Copy out the data below, all of it, exactly.

Available records section start

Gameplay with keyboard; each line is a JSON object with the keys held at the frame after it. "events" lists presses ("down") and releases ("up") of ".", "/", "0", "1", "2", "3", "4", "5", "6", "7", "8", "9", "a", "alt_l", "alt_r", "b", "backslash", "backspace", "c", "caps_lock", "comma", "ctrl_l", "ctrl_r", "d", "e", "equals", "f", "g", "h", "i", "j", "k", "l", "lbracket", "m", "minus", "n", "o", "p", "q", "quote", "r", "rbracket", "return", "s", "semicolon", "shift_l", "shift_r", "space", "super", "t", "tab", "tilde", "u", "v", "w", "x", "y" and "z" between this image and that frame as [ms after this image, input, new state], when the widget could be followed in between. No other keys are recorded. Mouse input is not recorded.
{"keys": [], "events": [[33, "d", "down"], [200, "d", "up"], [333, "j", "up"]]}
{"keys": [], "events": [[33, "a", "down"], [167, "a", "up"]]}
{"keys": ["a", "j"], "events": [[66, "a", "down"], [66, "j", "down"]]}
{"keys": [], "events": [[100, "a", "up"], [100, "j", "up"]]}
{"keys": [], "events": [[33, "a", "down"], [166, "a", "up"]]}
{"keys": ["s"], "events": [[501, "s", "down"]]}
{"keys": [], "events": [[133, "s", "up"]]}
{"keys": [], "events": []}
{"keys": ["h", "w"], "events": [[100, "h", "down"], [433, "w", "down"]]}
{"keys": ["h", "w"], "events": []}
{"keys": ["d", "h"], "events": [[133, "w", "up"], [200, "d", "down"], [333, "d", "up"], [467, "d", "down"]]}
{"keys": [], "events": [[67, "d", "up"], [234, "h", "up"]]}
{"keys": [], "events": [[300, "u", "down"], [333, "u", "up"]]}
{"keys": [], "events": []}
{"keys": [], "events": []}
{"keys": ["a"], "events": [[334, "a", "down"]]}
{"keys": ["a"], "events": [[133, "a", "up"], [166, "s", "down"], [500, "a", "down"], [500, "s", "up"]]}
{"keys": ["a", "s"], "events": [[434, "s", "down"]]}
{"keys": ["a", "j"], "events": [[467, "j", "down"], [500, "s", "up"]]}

Available records section end

> Solution for this problem:
Gameplay with keyboard; each line is a JSON object with the keys held at the frame after it. "events" lists presses ("down") and releases ("up") of ".", "/", "0", "1", "2", "3", "4", "5", "6", "7", "8", "9", "a", "alt_l", "alt_r", "b", "backslash", "backspace", "c", "caps_lock", "comma", "ctrl_l", "ctrl_r", "d", "e", "equals", "f", "g", "h", "i", "j", "k", "l", "lbracket", "m", "minus", "n", "o", "p", "q", "quote", "r", "rbracket", "return", "s", "semicolon", "shift_l", "shift_r", "space", "super", "t", "tab", "tilde", "u", "v", "w", "x", "y" and "z" between this image and that frame as [ms after this image, input, new state], when the widget could be followed in between. No other keys are recorded. Mouse input is not recorded.
{"keys": [], "events": [[33, "d", "down"], [200, "d", "up"], [333, "j", "up"]]}
{"keys": [], "events": [[33, "a", "down"], [167, "a", "up"]]}
{"keys": ["a", "j"], "events": [[66, "a", "down"], [66, "j", "down"]]}
{"keys": [], "events": [[100, "a", "up"], [100, "j", "up"]]}
{"keys": [], "events": [[33, "a", "down"], [166, "a", "up"]]}
{"keys": ["s"], "events": [[501, "s", "down"]]}
{"keys": [], "events": [[133, "s", "up"]]}
{"keys": [], "events": []}
{"keys": ["h", "w"], "events": [[100, "h", "down"], [433, "w", "down"]]}
{"keys": ["h", "w"], "events": []}
{"keys": ["d", "h"], "events": [[133, "w", "up"], [200, "d", "down"], [333, "d", "up"], [467, "d", "down"]]}
{"keys": [], "events": [[67, "d", "up"], [234, "h", "up"]]}
{"keys": [], "events": [[300, "u", "down"], [333, "u", "up"]]}
{"keys": [], "events": []}
{"keys": [], "events": []}
{"keys": ["a"], "events": [[334, "a", "down"]]}
{"keys": ["a"], "events": [[133, "a", "up"], [166, "s", "down"], [500, "a", "down"], [500, "s", "up"]]}
{"keys": ["a", "s"], "events": [[434, "s", "down"]]}
{"keys": ["a", "j"], "events": [[467, "j", "down"], [500, "s", "up"]]}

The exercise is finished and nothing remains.